Supplied entries section start

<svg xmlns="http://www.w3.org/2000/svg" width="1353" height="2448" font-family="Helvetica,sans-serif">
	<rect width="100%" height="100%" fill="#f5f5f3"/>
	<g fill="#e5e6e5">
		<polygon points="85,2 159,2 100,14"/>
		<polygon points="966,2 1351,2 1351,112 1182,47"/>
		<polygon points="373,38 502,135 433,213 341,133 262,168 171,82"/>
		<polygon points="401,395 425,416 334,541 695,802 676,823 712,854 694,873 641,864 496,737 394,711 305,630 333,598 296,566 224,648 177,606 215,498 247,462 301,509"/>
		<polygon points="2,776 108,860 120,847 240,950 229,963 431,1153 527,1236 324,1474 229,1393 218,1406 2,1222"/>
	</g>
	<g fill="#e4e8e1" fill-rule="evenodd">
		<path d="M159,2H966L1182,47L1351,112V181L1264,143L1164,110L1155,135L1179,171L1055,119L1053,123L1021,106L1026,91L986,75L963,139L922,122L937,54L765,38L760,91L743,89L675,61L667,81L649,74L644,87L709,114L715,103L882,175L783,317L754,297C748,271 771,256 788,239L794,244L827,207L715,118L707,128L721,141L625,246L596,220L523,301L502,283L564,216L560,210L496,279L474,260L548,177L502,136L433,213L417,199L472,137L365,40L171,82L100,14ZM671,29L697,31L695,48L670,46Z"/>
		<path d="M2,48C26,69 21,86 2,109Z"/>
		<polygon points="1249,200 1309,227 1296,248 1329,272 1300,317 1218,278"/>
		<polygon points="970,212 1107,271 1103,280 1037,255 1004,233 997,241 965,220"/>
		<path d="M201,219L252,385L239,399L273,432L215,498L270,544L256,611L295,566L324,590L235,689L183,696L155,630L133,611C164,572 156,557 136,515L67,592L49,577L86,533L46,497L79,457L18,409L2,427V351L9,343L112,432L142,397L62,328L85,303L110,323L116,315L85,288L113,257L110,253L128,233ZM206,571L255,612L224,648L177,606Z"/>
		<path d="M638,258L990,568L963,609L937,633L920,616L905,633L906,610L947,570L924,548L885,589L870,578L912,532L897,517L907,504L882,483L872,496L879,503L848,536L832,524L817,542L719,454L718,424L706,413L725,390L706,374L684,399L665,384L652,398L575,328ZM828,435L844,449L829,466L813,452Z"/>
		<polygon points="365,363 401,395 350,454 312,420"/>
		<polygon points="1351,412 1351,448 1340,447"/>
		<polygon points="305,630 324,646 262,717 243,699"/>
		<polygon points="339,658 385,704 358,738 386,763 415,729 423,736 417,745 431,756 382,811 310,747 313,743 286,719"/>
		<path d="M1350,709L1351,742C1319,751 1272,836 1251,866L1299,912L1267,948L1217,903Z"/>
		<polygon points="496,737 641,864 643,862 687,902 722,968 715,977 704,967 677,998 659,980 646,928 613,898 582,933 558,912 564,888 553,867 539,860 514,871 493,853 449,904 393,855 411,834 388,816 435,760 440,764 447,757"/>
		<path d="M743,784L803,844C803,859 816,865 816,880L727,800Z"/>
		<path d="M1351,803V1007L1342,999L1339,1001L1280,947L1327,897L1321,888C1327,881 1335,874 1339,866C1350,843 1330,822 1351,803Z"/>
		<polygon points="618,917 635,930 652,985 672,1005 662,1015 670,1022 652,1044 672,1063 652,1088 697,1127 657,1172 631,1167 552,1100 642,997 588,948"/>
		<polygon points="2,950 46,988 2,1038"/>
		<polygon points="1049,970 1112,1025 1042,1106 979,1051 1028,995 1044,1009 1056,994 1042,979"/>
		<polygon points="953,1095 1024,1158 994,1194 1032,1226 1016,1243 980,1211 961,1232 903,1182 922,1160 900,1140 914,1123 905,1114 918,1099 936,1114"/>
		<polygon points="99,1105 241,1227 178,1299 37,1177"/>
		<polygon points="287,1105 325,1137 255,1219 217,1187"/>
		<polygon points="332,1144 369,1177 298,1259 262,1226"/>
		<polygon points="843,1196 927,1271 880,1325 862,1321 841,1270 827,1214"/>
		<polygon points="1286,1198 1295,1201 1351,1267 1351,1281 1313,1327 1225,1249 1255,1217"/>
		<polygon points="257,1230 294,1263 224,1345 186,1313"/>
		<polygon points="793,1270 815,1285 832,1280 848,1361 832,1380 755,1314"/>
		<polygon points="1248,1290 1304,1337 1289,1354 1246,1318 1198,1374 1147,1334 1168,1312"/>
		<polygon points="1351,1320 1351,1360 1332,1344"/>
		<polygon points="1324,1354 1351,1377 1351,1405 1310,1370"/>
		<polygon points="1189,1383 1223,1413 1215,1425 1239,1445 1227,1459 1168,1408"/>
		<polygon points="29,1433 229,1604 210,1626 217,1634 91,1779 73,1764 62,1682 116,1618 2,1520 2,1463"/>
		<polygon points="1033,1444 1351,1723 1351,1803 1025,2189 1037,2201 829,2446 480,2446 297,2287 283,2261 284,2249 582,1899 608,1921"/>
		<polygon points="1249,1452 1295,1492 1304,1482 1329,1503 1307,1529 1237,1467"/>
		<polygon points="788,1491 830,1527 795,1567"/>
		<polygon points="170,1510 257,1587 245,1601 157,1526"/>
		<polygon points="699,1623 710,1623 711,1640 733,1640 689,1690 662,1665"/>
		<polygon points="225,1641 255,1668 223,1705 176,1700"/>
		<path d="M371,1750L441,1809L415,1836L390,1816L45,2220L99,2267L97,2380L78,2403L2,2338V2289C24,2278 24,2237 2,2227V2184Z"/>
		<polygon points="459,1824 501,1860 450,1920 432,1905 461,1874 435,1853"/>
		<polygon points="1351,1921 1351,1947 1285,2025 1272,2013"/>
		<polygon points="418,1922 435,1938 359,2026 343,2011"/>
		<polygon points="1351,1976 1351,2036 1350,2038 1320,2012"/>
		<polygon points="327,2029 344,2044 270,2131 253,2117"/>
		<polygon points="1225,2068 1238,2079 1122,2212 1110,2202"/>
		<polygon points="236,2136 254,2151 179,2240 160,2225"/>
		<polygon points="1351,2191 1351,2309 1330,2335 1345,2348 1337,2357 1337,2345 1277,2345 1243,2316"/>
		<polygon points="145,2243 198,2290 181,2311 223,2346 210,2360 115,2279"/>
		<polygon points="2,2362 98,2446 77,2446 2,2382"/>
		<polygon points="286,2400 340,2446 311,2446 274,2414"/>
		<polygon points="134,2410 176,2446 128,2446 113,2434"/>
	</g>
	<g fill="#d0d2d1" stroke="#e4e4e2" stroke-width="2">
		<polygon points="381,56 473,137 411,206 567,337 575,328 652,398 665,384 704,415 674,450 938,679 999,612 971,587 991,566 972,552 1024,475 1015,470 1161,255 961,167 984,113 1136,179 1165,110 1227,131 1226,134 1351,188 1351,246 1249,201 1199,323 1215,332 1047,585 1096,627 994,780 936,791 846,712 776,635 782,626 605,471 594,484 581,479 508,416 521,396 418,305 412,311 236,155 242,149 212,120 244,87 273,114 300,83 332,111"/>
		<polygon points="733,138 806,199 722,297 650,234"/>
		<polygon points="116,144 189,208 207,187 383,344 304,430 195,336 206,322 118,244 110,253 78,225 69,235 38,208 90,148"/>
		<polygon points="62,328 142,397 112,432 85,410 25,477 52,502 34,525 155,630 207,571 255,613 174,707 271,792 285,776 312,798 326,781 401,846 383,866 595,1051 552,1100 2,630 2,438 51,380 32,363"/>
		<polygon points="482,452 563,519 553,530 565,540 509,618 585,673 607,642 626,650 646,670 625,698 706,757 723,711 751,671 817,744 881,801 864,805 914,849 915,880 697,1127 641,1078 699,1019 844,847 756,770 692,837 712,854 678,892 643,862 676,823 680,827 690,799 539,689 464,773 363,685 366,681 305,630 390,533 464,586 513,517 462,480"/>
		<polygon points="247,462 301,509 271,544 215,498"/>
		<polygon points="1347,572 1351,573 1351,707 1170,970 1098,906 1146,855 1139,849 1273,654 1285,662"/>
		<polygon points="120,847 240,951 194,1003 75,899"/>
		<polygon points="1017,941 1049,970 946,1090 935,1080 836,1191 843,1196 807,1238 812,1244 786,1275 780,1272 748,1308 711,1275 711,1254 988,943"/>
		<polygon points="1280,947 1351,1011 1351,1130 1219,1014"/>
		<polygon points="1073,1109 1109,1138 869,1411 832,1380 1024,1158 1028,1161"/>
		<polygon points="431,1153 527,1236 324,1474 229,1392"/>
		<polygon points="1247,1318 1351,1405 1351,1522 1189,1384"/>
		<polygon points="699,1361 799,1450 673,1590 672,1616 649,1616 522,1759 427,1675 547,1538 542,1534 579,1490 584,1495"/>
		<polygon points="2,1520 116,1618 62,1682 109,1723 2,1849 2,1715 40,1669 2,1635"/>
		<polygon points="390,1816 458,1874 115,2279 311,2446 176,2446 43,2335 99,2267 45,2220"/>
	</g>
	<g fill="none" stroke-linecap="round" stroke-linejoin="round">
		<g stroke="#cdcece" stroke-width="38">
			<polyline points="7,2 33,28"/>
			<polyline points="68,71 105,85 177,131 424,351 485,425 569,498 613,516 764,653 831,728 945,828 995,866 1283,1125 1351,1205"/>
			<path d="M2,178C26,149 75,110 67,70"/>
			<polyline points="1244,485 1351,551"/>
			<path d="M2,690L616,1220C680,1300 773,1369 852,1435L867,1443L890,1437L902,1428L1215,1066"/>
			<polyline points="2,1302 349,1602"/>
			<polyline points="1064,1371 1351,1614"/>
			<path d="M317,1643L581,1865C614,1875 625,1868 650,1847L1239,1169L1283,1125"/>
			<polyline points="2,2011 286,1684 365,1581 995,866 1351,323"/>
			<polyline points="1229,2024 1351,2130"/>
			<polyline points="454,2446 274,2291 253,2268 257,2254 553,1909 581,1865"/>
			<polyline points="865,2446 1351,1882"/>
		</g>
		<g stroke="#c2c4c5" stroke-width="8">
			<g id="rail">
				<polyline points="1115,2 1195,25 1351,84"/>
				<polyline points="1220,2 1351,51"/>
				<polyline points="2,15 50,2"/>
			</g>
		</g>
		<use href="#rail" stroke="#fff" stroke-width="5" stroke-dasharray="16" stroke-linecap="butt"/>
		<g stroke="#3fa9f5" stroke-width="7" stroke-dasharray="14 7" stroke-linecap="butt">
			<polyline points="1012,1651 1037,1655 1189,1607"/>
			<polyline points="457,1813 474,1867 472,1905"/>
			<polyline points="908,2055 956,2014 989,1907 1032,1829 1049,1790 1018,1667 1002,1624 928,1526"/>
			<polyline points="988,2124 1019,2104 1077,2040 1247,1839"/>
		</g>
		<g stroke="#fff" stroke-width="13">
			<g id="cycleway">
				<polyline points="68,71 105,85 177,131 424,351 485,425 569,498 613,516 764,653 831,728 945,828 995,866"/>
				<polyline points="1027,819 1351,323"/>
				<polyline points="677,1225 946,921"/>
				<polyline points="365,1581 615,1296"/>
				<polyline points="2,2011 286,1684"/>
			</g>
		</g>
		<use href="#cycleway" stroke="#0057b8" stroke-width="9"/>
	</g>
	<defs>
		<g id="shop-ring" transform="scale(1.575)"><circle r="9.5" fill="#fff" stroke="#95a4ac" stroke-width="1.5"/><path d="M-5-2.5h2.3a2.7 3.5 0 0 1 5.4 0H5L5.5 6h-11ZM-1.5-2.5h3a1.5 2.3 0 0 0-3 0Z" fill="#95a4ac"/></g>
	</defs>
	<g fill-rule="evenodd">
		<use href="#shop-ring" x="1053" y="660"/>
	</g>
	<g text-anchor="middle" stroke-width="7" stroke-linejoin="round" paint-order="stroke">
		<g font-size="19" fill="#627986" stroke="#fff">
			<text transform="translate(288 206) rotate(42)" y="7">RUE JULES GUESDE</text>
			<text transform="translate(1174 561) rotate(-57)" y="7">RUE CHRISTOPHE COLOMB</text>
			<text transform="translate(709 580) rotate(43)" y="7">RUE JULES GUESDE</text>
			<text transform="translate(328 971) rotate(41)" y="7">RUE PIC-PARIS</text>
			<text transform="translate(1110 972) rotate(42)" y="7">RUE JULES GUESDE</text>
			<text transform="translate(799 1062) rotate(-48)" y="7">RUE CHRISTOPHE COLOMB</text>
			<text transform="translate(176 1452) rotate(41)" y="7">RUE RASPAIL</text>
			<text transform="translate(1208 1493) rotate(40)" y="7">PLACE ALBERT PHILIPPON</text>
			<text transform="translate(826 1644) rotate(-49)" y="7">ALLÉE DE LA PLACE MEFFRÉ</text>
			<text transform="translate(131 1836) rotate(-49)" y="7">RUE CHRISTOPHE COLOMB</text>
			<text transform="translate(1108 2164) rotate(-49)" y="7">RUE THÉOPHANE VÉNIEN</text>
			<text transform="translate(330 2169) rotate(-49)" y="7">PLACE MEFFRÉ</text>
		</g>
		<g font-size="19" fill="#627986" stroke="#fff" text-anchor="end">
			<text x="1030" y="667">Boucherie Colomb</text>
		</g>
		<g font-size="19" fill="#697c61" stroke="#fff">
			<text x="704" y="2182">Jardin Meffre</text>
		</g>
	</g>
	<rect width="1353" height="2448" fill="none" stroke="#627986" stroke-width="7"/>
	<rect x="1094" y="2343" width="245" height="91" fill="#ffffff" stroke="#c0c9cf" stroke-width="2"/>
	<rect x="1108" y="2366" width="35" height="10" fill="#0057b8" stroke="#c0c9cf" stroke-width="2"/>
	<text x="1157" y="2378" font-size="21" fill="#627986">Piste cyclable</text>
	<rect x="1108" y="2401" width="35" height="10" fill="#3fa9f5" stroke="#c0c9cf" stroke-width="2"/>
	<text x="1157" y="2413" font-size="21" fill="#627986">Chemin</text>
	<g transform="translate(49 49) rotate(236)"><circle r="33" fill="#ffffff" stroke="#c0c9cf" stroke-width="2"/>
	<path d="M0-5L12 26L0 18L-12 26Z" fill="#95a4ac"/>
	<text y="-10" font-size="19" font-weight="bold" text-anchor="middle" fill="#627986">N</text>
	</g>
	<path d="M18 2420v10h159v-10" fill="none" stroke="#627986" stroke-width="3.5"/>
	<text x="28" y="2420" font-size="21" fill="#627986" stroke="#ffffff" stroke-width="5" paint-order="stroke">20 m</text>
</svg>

Supplied entries section end

_Task requirements_
Show every line of the entries above where the word "middle" occurs.

_Exercise response_
	<g text-anchor="middle" stroke-width="7" stroke-linejoin="round" paint-order="stroke">
	<text y="-10" font-size="19" font-weight="bold" text-anchor="middle" fill="#627986">N</text>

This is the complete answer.